- Work instructions
Make an exact copy of the records below, leaving every image out.

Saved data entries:
· · · · · · ·
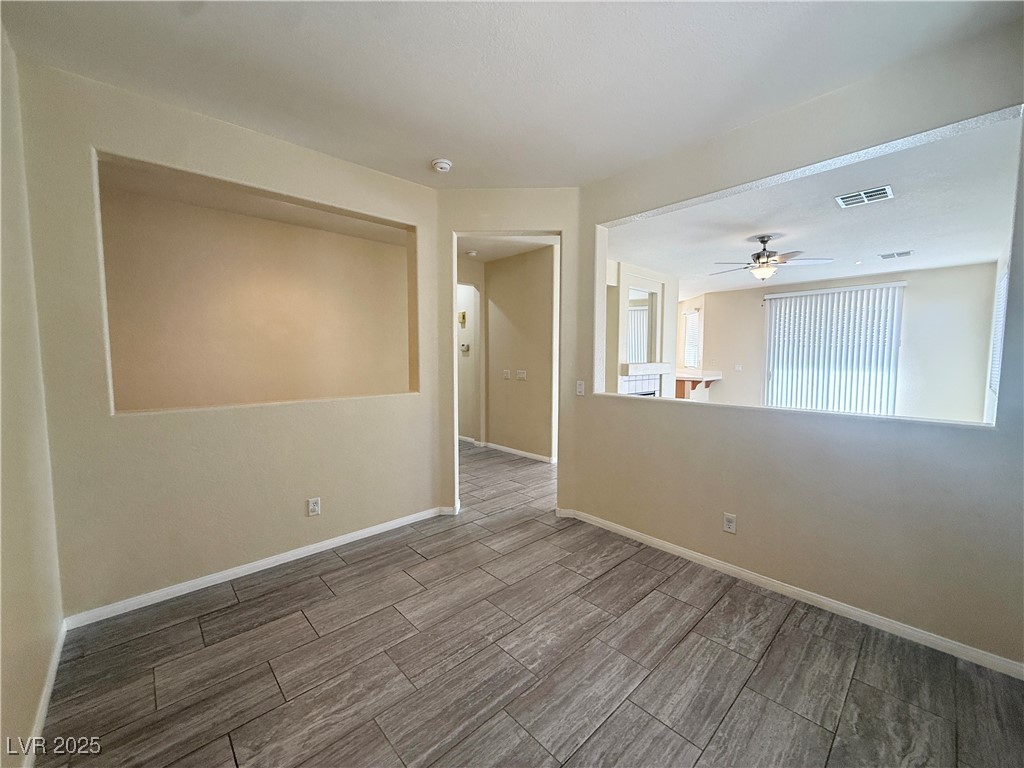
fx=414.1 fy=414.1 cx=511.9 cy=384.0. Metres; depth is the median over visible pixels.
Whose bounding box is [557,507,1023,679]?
baseboard
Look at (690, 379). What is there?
counter
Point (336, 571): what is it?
floor
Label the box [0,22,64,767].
left wall
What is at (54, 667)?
baseboard
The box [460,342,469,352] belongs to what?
thermostat
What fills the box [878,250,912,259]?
ceiling vent
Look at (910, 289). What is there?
living room wall
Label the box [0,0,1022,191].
ceiling
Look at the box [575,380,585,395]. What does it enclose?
light switch
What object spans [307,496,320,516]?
wall outlet
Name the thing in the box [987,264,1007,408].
window blind
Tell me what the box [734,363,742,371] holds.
light switch
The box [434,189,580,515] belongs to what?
doorway wall
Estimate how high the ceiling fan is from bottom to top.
0.462 m
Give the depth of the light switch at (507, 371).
5.72 m
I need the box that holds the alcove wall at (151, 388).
[97,173,408,409]
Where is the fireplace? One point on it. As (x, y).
(656, 377)
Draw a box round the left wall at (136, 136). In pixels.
[17,56,442,622]
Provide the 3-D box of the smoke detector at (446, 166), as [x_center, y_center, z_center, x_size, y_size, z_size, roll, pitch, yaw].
[-0.498,-1.536,2.927,0.137,0.046,0.139,-4,6,-43]
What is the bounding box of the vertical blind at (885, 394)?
[763,281,905,414]
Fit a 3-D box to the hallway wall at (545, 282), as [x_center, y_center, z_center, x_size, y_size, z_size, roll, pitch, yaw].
[0.215,-0.383,5.529,0.125,2.726,1.967,-4,6,-43]
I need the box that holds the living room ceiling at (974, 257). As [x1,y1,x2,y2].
[605,113,1022,295]
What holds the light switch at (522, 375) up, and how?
attached to the hallway wall at (545, 282)
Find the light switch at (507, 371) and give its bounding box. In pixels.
[502,369,511,379]
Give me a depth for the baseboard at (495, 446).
5.76 m
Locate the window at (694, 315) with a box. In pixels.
[682,309,700,368]
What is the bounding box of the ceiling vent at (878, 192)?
[835,185,893,207]
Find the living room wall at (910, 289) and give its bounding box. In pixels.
[690,260,996,424]
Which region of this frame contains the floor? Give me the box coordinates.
[40,439,1023,767]
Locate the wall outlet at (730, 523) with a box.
[722,512,736,533]
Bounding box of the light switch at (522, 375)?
[516,370,526,379]
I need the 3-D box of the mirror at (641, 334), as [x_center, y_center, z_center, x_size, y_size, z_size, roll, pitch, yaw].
[1.953,-0.906,6.394,0.931,1.128,0.031,-4,6,-43]
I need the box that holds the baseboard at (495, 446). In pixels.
[481,442,555,462]
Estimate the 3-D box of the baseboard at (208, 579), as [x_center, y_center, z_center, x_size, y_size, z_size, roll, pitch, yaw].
[-1.431,1.141,2.814,2.181,0.075,0.014,-4,6,-43]
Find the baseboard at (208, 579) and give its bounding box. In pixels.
[61,505,449,629]
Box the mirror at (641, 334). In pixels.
[625,284,658,363]
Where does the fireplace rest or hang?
attached to the fireplace wall at (632, 278)
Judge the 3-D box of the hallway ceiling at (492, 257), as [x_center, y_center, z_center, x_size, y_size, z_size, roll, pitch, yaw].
[-0.567,-1.758,4.948,2.318,0.112,3.389,-4,6,-43]
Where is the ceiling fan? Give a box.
[710,234,832,280]
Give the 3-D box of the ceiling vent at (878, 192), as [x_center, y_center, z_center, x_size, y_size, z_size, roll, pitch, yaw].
[2.835,-1.512,3.337,0.306,0.013,0.330,-4,6,-43]
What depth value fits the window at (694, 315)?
8.83 m
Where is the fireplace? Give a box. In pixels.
[619,362,671,396]
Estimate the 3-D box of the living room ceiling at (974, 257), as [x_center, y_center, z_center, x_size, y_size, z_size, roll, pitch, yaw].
[3.166,-1.761,5.481,5.881,0.125,5.137,-4,6,-43]
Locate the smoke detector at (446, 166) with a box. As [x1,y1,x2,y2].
[431,158,452,173]
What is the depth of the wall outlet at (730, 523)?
2.60 m
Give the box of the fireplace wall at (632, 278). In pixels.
[606,259,677,398]
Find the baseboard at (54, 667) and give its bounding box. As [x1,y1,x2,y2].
[22,618,66,767]
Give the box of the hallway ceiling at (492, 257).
[457,234,557,263]
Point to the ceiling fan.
(760, 254)
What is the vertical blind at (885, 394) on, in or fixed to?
attached to the living room wall at (910, 289)
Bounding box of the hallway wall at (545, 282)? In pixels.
[480,245,557,460]
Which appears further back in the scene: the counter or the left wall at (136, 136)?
the counter
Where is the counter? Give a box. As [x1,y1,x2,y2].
[673,369,722,399]
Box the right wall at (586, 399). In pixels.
[570,19,1023,671]
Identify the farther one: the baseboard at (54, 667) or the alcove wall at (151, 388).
the alcove wall at (151, 388)
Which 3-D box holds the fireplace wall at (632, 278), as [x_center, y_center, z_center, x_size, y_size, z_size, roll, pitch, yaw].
[1.744,-0.443,6.471,2.601,2.752,0.522,-4,6,-43]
· · · · · · ·
- Exercise solution
fx=414.1 fy=414.1 cx=511.9 cy=384.0. Metres; depth is the median over visible pixels.
Whose bounding box is [557,507,1023,679]?
baseboard
Look at (690, 379). What is there?
counter
Point (336, 571): what is it?
floor
Label the box [0,22,64,767].
left wall
What is at (54, 667)?
baseboard
The box [460,342,469,352] belongs to what?
thermostat
What fills the box [878,250,912,259]?
ceiling vent
Look at (910, 289). What is there?
living room wall
Label the box [0,0,1022,191].
ceiling
Look at the box [575,380,585,395]. What does it enclose?
light switch
What object spans [307,496,320,516]?
wall outlet
Name the thing in the box [987,264,1007,408].
window blind
Tell me what the box [734,363,742,371] holds.
light switch
The box [434,189,580,515] belongs to what?
doorway wall
Estimate how high the ceiling fan is from bottom to top.
0.462 m
Give the depth of the light switch at (507, 371).
5.72 m
I need the box that holds the alcove wall at (151, 388).
[97,173,408,409]
Where is the fireplace? One point on it. As (x, y).
(656, 377)
Draw a box round the left wall at (136, 136). In pixels.
[17,56,442,622]
Provide the 3-D box of the smoke detector at (446, 166), as [x_center, y_center, z_center, x_size, y_size, z_size, roll, pitch, yaw].
[-0.498,-1.536,2.927,0.137,0.046,0.139,-4,6,-43]
What is the bounding box of the vertical blind at (885, 394)?
[763,281,905,414]
Fit a 3-D box to the hallway wall at (545, 282), as [x_center, y_center, z_center, x_size, y_size, z_size, roll, pitch, yaw].
[0.215,-0.383,5.529,0.125,2.726,1.967,-4,6,-43]
I need the box that holds the living room ceiling at (974, 257). As [x1,y1,x2,y2].
[605,113,1022,295]
What holds the light switch at (522, 375) up, and how?
attached to the hallway wall at (545, 282)
Find the light switch at (507, 371) and give its bounding box. In pixels.
[502,369,511,379]
Give me a depth for the baseboard at (495, 446).
5.76 m
Locate the window at (694, 315) with a box. In pixels.
[682,309,700,368]
What is the bounding box of the ceiling vent at (878, 192)?
[835,185,893,207]
Find the living room wall at (910, 289) and give its bounding box. In pixels.
[690,260,996,424]
Which region of this frame contains the floor? Give me the box coordinates.
[40,439,1023,767]
Locate the wall outlet at (730, 523) with a box.
[722,512,736,533]
Bounding box of the light switch at (522, 375)?
[516,370,526,379]
I need the 3-D box of the mirror at (641, 334), as [x_center, y_center, z_center, x_size, y_size, z_size, roll, pitch, yaw].
[1.953,-0.906,6.394,0.931,1.128,0.031,-4,6,-43]
I need the box that holds the baseboard at (495, 446). In pixels.
[481,442,555,462]
Estimate the 3-D box of the baseboard at (208, 579), as [x_center, y_center, z_center, x_size, y_size, z_size, roll, pitch, yaw].
[-1.431,1.141,2.814,2.181,0.075,0.014,-4,6,-43]
Find the baseboard at (208, 579) and give its bounding box. In pixels.
[61,505,449,629]
Box the mirror at (641, 334). In pixels.
[625,284,658,363]
Where does the fireplace rest or hang?
attached to the fireplace wall at (632, 278)
Judge the 3-D box of the hallway ceiling at (492, 257), as [x_center, y_center, z_center, x_size, y_size, z_size, roll, pitch, yaw].
[-0.567,-1.758,4.948,2.318,0.112,3.389,-4,6,-43]
Where is the ceiling fan? Give a box.
[710,234,832,280]
Give the 3-D box of the ceiling vent at (878, 192), as [x_center, y_center, z_center, x_size, y_size, z_size, roll, pitch, yaw].
[2.835,-1.512,3.337,0.306,0.013,0.330,-4,6,-43]
What depth value fits the window at (694, 315)?
8.83 m
Where is the fireplace? Give a box. In pixels.
[619,362,671,396]
Estimate the 3-D box of the living room ceiling at (974, 257), as [x_center, y_center, z_center, x_size, y_size, z_size, roll, pitch, yaw].
[3.166,-1.761,5.481,5.881,0.125,5.137,-4,6,-43]
Locate the smoke detector at (446, 166) with a box. As [x1,y1,x2,y2].
[431,158,452,173]
What is the depth of the wall outlet at (730, 523)?
2.60 m
Give the box of the fireplace wall at (632, 278). In pixels.
[606,259,677,398]
Find the baseboard at (54, 667) and give its bounding box. As [x1,y1,x2,y2].
[22,618,66,767]
Give the box of the hallway ceiling at (492, 257).
[457,234,557,263]
Point to the ceiling fan.
(760, 254)
What is the vertical blind at (885, 394) on, in or fixed to?
attached to the living room wall at (910, 289)
Bounding box of the hallway wall at (545, 282)? In pixels.
[480,245,557,460]
Which appears further back in the scene: the counter or the left wall at (136, 136)?
the counter
Where is the counter? Give a box. As [x1,y1,x2,y2].
[673,369,722,399]
Box the right wall at (586, 399). In pixels.
[570,19,1023,671]
Identify the farther one: the baseboard at (54, 667) or the alcove wall at (151, 388).
the alcove wall at (151, 388)
Which 3-D box holds the fireplace wall at (632, 278), as [x_center, y_center, z_center, x_size, y_size, z_size, roll, pitch, yaw].
[1.744,-0.443,6.471,2.601,2.752,0.522,-4,6,-43]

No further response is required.